Earlier this month, Alaska Senate candidate Joe Miller announced that he would no longer be answering questions from the press about his "background" and "personal issues" -- issues including his possible past use of government computers to do campaign work. Yesterday, Miller took the law into his own hands to enforce that rule when he had his personal security guards handcuff and detain a journalist who was trying to ask him about those ethics charges at an event on public property, in an Anchorage middle school. Miller's campaign dismissed the journalist as an "irrational blogger" and tried to act the victim of an overly aggressive press corps.

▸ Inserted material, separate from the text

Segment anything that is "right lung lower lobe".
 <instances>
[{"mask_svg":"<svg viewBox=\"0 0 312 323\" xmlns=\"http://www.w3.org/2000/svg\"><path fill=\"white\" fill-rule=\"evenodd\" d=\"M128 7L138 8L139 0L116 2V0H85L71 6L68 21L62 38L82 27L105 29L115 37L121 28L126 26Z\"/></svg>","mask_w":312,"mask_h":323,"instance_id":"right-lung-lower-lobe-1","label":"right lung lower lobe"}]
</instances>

The incident is appalling, but maybe we shouldn't be surprised by it. Led by the notoriously "Lame Stream Media"-averse Sarah Palin, Tea Party candidates like Miller, Nevada's Sharron Angle, and Delaware's Christine O'Donnell have been shunning both progressive and ideologically neutral news outlets in favor of conservative media mouthpieces who will tell only their side of the story, and ask only the questions they want asked.
The ability of citizens to ask questions of those in power is the centerpiece of a functioning democracy -- and any candidate hoping to serve in such a democracy should be ready to deal with tough questions. Miller, who prides himself on his knowledge of the Constitution, should know that when the founders chose to guarantee the freedom of the press, they recognized that a robust press corps is key to citizens holding those in power accountable. At a minimum, one can imagine they sought to limit the handcuffing of reporters.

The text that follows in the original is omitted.